■ **SOURCE PASSAGE**
Begin
18. There is no force in the stand that the sample was not taken properly. No irregularity has been pointed out by the accused in sample proceedings, except giving bald suggestions to the PWs which were categorically denied by them. There is no evidence to show that the jhaba or bottles used by the food officials were not clean or dry as argued. All the witnesses maintained and deposed on oath that the said implements/bottles were clean and dry when used. It is nowhere the defence of the accused that the jhaba or bottles were contaminated or that some colour was therein them or that the colour was mischievously added by the food officials. In view of the corroborative testimony of the PWs on this point and also in view of the fact that there is no evidence to establish anything to the contrary, it is clear that the jhaba/bottles/implements were all clean and dry.

19. As per Rule 23 of PFA Rules, addition of a colouring matter to any article of food except as specifically permitted by the Rules is prohibited. Rule 28 provides the details of colours permitted for use and Rule 29 enlists the food in which synthetic colours are permitted. A bare perusal of this list would show that it does not mention food grains as the food in which any such synthetic colour is permitted. The obvious inference is that use of such synthetic food colour is totally prohibited for use in food grains, though they are permitted in specified food articles within the prescribed limits. Thus, there is no force in the stand of the accused that this colour is permitted for use in other food articles. When the use of any such colour is absolutely prohibited for this product, no such colour can be used.

20. Having said so, it is immaterial to go into the question as to what was the percentage or quantity of colour used in the sample of dal arhar. It would not make any difference if the analysts have not given the percentage of colour used. Even if the said quantity was in traces, asbeing contended by the Ld. Defence Counsel, that would still make out the offence as this colour is not permitted within any limits for use in food grains. Giving of percentage of colour would be necessary only on those samples where such colours are permitted upto certain prescribed limits and not where it is totally prohibited. In any case, it would be for the accused to show as to on what basis he claims presence of such colouring matter in traces in food article in question. The burden would upon be him to show how even traces of colour could have entered the food article being sold by him. But no evidence has been led by the accused to establish this fact.

21. Again, there is no merit in the contention that Tartrazine is a water soluble colour and no prejudice would be caused to any customer because dal arhar would be washed before preparation. As per section 19(1) of PFA Act, it shall be no defence that the food article sold had not caused any prejudice to the purchaser. Just because some synthetic colour is water soluble and the food article is generally washed before being cooked, that gives no right to anyone to use prohibited synthetic colours in food articles in violation of statutory provisions. Thus, it is clear that the food article dal arhar was adulterated within the meaning of section 2(ia) of PFA Act being in violation of Rule 23 read with Rules 28 and 29. Reliance can be safely placed on the precedents titled as Delhi Administration v. Ashwani Kumar [Crl. A. 538/2013, Delhi High Court, dated 09.05.2013] and Delhi Administration v. Manohar Lal [Crl. A. 153/2013, Delhi High Court, dated 18.02.2013] which are squarely applicable to this case.
End
■ **ENTRIES SUPPLIED**
Begin
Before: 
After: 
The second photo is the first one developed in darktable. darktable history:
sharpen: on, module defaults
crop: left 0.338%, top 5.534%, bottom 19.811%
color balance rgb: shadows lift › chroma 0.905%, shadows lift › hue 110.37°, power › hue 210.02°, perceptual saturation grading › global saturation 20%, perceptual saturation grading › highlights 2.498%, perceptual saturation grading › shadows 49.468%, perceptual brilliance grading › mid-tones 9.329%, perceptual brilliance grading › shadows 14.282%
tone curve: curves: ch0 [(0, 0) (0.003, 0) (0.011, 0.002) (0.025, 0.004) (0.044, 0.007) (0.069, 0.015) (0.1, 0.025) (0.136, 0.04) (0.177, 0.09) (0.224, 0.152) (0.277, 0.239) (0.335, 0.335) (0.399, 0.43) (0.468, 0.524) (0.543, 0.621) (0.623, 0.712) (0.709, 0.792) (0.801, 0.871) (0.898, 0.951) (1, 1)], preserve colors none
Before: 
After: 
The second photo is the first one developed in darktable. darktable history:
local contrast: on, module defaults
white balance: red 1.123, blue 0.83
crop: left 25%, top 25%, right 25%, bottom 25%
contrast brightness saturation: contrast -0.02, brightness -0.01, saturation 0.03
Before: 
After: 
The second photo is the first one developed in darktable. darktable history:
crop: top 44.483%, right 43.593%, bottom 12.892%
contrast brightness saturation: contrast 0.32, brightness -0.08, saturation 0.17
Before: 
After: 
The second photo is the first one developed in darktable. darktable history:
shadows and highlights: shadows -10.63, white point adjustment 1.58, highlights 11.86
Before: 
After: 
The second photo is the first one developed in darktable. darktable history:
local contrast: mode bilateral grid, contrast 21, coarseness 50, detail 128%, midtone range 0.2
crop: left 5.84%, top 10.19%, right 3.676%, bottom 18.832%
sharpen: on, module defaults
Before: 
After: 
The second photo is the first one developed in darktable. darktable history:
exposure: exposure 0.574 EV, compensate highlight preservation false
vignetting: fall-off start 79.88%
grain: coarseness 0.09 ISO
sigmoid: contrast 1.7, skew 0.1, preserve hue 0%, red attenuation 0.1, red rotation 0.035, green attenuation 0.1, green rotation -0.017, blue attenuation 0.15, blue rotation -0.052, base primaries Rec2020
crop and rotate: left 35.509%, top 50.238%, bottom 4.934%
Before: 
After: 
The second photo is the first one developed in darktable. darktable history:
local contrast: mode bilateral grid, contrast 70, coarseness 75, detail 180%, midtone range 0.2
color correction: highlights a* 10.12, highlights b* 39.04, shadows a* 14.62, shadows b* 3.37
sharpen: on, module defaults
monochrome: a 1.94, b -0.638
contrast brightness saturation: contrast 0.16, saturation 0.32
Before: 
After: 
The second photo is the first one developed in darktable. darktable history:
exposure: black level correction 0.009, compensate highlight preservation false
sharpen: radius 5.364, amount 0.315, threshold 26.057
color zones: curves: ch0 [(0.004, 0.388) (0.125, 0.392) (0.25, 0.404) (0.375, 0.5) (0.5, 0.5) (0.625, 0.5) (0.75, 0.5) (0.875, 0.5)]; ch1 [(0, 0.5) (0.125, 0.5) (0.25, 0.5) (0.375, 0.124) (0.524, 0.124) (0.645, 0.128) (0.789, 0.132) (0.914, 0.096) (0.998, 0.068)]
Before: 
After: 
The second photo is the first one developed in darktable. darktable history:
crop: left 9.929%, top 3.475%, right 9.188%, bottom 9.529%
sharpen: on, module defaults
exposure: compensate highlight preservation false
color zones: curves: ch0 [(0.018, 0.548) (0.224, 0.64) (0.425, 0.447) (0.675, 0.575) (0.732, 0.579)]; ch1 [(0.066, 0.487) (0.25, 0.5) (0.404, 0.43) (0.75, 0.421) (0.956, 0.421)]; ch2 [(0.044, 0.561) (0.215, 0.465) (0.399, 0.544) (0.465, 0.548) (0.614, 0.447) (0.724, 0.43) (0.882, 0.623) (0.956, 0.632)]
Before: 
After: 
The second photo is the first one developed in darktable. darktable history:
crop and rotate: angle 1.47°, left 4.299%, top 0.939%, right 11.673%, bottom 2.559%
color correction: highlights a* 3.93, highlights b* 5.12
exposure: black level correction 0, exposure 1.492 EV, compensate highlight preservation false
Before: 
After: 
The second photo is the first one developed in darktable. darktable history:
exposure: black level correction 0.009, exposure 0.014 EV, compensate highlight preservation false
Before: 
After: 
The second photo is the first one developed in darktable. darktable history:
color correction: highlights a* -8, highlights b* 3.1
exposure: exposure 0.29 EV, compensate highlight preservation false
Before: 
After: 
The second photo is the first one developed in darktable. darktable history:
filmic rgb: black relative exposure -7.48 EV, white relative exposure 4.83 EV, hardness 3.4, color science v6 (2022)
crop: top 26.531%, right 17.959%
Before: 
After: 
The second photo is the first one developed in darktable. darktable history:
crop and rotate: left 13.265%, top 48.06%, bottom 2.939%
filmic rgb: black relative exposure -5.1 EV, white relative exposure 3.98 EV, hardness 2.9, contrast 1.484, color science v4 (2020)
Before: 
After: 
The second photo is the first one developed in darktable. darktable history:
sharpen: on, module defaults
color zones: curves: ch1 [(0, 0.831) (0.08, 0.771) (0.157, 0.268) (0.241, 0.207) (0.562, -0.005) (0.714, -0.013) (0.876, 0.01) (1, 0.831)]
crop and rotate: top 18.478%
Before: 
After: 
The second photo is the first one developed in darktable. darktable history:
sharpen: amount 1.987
End
■ **TASK TO COMPLETE**
Edit the judgment excerpt on the adulterated dal arhar sample: give it again starting with "18. There is" and going on through "clean and dry.", with "jhaba" changed to "scoop".

■ **ANSWER IN FULL**
18. There is no force in the stand that the sample was not taken properly. No irregularity has been pointed out by the accused in sample proceedings, except giving bald suggestions to the PWs which were categorically denied by them. There is no evidence to show that the scoop or bottles used by the food officials were not clean or dry as argued. All the witnesses maintained and deposed on oath that the said implements/bottles were clean and dry when used. It is nowhere the defence of the accused that the scoop or bottles were contaminated or that some colour was therein them or that the colour was mischievously added by the food officials. In view of the corroborative testimony of the PWs on this point and also in view of the fact that there is no evidence to establish anything to the contrary, it is clear that the scoop/bottles/implements were all clean and dry.